Referring to FIG. 9 of the drawings, the water pipe 303B has a plurality of parallel pipe sections 3031B longitudinally and spacedly supported within the heat chamber 211B and a plurality of cornering pipe sections 3032B operatively coupling with parallel pipe sections 3031A, such that the water flow is guided to pass through the water pipe 303B in a zigzag manner for being effectively heated up within the heat chamber 211B. The heat collecting tank 21B comprises a front wall 23B defining the heat energy inlet 212B thereat and a top wall 24B defining a heat releasing outlet 213B thereat for releasing excessive heat from the heat chamber 211B.

The heat collecting tank 21B is made of heat insulated material for effectively maintaining excessive heat to heat up the water passing through the water guider 30B. The water guider 30B within the heat chamber 211B is thermally communicated with each other for heat exchange so as to heat up the water within the water guider 30B.

The heat collecting tank further comprises a supplemental heater 218B operatively coupled at the water pipe 303B for generating additional heat energy within the water chamber 5B for heating up the water passing through the water pipe 303B. A water temperature sensor 219B operatively linked to the supplemental heater 218B to activate the supplemental heater 218B when the water temperature of the water is below a preset temperature.

FIG. 11 illustrates a fourth alternative mode of the fuel energy saving cooker and water heater arrangement. The difference between the fourth alternative mode and the preferred embodiment is that the fourth alternative mode combines the fuel energy saving cooker and water heater arrangement into a unity in such a manner that the volume of the whole appliance is much smaller and the material cost of the appliance is much lower either. Accordingly, the rear wall of the food cooking apparatus 10A is integrally formed with the front wall 23C of the heat collecting tank 21C to communicate the heat energy inlet 212C with the outlet of the food cooking apparatus 10C such that the excessive heat from the food cooking apparatus is directly passing into the heat collecting tank 21C.

(Dataset entries)

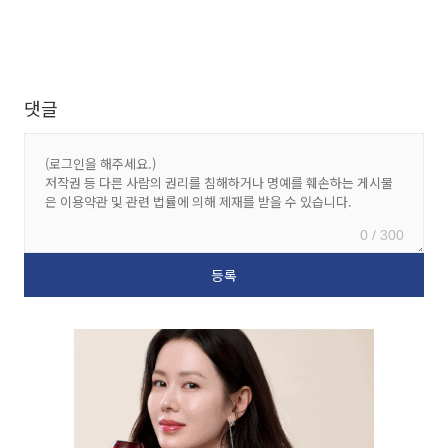
댓글
0 / 300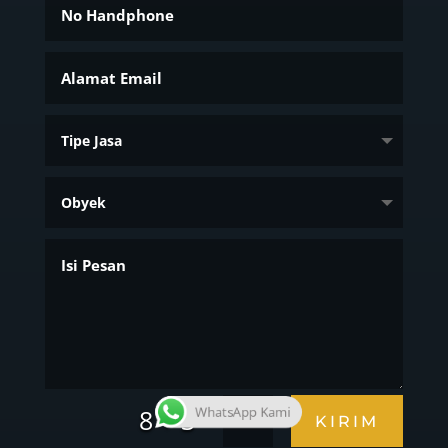
=
8 + 3
WhatsApp Kami
KIRIM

◆ **Task instructions**
1/ According to the text on the cooker and water heater, what material is the heat collecting tank 21B made of?
2/ Reproduce the stretch of the cooker and water heater text that begins with the words "The heat collecting tank further" and ends with "a preset temperature.".

◆ **Outputs for the tasks**
1/ Heat insulated material.

2/
The heat collecting tank further comprises a supplemental heater 218B operatively coupled at the water pipe 303B for generating additional heat energy within the water chamber 5B for heating up the water passing through the water pipe 303B. A water temperature sensor 219B operatively linked to the supplemental heater 218B to activate the supplemental heater 218B when the water temperature of the water is below a preset temperature.